Public trust page

What it does: Customer-facing trust.tappass.ai page covering 0-training, residency, encryption, sub-processors, certifications.

1. Vision context

EU and US enterprise CISOs filter on these properties before the architecture conversation begins. Stating them explicitly (and honestly) is procurement-defensibility. This page is the public artifact those buyers point at to clear their first compliance review.

The trust center already exists per working-assets references; this component is the expansion to cover everything in architecture §17.

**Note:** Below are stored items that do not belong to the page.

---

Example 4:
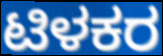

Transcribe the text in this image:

ಟಿಳಕರ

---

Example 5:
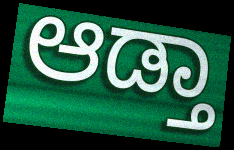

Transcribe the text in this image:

ಆಡ್ತಾ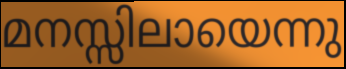
മനസ്സിലായെന്നു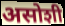
असोशी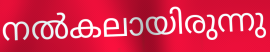
നൽകലായിരുന്നുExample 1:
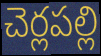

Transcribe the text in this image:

చెర్లపల్లి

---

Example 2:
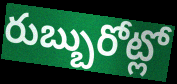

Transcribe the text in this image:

రుబ్బురోట్లో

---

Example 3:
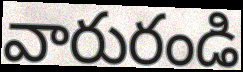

2. Functional specification

Sections per architecture §17.1–§17.5:

Data handling commitments — 0-training, residency, encryption (rest + transit), deletion / right-to-erasure
Certifications — SOC 2 (current + roadmap), GDPR, EU AI Act readiness, ISO 27001 (roadmap), HIPAA BAA (case-by-case)
Sub-processor disclosure — full list with cadence, OpenChain ISO 5230 mapping link
Tenant isolation guarantees — logical isolation, no shared compute path, audit cross-tenant isolation
Operational transparency — status page link, planned public incident database

3. Technical design

Lives in the existing trust.tappass.ai repo (Astro static site per memory project_repo_structure.md). Expansion is content + page-tree work, not engineering.

4. Definition of done

All acceptance_criteria pass.
Legal review of all claims (especially EU AI Act readiness and 0-training language).
DPA template available for download.
Sub-processor list refreshed (last refresh, next refresh dates visible).

5. Coordination notes

With soc2-type1-audit: auditor verifies what this page claims. Don't claim what isn't true.

With Legal/Compliance: copy reviewed before publication.

6. Out of scope

Customer-specific DPAs (those are the customer's contracts; templates live here).
Marketing pages (different surface; tappass.ai homepage).